Content starts
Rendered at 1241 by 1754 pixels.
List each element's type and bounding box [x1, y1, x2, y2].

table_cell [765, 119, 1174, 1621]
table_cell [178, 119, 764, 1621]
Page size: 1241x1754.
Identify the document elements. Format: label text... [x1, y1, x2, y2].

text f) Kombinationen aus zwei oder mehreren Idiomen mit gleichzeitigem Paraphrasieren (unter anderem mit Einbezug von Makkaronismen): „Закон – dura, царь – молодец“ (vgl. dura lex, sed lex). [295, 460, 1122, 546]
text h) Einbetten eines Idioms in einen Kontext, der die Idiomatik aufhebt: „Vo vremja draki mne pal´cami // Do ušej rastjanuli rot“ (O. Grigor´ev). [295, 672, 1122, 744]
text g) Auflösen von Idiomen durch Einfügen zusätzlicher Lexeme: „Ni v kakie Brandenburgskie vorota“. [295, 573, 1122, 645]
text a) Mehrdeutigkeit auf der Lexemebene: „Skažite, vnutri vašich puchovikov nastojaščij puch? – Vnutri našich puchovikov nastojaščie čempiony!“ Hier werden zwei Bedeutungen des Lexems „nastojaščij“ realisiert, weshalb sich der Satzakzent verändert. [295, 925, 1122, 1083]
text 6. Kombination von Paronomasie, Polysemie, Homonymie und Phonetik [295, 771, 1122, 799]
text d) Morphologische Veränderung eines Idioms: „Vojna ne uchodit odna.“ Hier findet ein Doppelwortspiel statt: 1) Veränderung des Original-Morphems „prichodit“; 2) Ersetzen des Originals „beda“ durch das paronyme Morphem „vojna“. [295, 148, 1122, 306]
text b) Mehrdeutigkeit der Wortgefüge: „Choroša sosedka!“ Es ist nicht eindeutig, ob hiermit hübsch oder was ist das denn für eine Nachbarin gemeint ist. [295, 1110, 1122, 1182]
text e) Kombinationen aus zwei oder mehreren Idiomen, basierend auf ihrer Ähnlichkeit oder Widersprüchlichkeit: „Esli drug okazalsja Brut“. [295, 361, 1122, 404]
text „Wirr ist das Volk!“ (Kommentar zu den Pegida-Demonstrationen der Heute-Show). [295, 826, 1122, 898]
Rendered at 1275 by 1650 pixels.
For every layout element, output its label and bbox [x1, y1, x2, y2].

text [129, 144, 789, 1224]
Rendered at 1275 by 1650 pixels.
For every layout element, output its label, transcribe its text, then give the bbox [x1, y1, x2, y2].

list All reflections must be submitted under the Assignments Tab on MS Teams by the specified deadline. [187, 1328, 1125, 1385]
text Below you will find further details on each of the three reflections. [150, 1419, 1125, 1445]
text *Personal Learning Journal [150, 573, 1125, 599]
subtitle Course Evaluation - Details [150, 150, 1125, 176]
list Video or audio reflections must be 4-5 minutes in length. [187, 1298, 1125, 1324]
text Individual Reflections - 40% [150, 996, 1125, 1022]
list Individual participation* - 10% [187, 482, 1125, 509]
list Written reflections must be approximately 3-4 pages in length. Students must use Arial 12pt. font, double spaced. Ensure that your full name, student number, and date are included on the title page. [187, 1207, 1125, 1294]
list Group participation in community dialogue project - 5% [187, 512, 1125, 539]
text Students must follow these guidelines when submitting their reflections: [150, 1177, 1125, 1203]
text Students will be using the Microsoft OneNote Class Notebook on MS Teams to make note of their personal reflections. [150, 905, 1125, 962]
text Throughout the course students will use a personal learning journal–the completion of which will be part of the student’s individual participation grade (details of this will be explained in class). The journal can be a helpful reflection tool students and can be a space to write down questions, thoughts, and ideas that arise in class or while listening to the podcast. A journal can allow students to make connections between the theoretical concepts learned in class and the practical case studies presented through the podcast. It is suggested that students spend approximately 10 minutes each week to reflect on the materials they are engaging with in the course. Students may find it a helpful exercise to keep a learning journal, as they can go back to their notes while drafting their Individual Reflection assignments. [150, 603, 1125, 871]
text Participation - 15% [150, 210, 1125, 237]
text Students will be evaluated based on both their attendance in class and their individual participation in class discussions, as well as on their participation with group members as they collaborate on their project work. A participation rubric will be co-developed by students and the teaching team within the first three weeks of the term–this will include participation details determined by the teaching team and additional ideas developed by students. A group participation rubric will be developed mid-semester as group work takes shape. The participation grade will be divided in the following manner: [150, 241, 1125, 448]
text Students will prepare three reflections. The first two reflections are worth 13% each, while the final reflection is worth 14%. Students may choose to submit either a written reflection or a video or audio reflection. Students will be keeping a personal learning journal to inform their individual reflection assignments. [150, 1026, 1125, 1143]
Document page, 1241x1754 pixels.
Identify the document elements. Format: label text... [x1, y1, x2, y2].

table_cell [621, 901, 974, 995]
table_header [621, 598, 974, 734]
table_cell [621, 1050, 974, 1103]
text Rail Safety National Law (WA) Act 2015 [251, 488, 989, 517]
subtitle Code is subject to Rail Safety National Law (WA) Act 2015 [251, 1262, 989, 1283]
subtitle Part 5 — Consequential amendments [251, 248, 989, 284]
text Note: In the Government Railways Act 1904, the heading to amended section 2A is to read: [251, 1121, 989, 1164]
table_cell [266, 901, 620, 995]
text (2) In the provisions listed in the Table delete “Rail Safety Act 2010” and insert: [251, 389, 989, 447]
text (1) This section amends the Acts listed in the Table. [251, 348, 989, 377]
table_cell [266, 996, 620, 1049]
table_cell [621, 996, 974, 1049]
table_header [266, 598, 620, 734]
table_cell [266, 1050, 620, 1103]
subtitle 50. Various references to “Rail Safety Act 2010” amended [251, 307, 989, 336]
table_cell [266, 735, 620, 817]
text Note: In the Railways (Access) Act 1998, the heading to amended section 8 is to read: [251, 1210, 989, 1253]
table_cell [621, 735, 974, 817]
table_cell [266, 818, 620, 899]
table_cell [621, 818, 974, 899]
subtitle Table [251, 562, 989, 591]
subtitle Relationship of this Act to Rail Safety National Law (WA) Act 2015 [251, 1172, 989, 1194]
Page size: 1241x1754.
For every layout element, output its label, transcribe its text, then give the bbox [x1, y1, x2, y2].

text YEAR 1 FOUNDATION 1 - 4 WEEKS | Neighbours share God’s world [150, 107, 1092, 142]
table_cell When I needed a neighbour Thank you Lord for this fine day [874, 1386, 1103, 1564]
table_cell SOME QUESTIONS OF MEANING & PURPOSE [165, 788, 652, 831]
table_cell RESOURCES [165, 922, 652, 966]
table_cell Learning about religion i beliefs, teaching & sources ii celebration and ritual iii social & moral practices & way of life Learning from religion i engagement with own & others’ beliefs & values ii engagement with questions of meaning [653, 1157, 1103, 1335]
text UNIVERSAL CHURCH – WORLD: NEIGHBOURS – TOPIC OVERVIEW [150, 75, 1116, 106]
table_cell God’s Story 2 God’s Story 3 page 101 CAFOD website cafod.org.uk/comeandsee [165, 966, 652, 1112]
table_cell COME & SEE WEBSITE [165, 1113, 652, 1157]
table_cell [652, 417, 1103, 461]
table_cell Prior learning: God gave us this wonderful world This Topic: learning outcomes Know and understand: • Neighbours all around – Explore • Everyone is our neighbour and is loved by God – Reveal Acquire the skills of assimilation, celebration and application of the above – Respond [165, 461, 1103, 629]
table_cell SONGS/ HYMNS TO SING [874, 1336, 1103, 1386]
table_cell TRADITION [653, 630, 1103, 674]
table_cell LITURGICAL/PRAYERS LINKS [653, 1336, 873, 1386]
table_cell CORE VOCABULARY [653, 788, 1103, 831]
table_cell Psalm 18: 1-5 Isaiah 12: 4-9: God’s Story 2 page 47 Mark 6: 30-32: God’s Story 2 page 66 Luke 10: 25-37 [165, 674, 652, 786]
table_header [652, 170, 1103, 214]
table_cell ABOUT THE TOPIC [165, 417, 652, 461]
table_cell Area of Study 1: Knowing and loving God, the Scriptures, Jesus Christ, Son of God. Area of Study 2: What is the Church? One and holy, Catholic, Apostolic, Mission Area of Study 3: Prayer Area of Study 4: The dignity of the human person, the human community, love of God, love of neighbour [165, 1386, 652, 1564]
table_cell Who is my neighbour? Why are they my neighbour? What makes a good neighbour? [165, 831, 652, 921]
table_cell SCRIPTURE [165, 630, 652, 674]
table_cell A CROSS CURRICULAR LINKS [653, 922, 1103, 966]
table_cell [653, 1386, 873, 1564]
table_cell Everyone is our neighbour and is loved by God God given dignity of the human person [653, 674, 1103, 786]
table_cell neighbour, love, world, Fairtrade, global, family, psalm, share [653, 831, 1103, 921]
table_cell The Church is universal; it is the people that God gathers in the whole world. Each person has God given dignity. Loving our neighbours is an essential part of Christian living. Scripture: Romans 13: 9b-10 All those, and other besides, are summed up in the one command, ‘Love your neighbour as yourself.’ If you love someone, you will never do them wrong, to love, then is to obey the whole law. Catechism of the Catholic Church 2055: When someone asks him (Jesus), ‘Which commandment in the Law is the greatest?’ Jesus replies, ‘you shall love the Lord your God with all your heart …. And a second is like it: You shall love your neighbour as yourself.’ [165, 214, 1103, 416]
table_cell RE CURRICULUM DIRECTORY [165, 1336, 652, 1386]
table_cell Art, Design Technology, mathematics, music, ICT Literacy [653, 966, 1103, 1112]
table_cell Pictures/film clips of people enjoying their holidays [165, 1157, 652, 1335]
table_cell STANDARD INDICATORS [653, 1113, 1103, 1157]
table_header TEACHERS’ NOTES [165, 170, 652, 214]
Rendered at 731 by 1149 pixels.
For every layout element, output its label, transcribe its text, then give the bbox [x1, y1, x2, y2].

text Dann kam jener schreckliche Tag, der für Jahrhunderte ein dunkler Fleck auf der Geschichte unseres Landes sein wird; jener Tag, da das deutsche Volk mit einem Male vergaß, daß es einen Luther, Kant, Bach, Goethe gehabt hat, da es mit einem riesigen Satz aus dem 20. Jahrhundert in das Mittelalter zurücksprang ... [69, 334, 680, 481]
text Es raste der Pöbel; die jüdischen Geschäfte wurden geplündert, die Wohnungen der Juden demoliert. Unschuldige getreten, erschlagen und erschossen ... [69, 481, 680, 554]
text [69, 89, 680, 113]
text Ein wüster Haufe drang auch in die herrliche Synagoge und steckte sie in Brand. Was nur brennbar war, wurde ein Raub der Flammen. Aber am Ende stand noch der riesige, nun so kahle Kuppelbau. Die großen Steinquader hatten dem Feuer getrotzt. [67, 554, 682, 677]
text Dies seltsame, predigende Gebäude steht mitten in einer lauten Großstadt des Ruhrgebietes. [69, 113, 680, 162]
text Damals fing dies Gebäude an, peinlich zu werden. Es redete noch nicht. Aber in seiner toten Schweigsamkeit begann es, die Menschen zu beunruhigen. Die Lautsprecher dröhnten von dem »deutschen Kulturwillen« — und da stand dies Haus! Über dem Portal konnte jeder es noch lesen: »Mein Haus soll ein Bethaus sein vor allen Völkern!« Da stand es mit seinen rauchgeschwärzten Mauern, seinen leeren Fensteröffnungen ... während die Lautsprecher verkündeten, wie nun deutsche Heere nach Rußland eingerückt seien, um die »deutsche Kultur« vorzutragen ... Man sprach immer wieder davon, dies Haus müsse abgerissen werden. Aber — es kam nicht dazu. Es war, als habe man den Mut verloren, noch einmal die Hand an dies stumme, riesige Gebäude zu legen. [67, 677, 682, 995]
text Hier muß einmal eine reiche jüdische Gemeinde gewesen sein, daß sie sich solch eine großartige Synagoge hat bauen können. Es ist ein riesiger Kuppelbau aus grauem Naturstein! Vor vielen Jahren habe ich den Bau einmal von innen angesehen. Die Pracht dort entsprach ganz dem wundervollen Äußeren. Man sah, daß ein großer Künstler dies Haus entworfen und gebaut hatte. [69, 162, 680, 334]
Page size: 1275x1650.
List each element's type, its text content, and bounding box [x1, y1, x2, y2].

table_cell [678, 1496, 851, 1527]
Content ends
Go line by line through the material above and return each one that includes "Rendered".

EXERCISE ANSWER:
Rendered at 1241 by 1754 pixels.
Rendered at 1275 by 1650 pixels.
Rendered at 1275 by 1650 pixels.
Rendered at 731 by 1149 pixels.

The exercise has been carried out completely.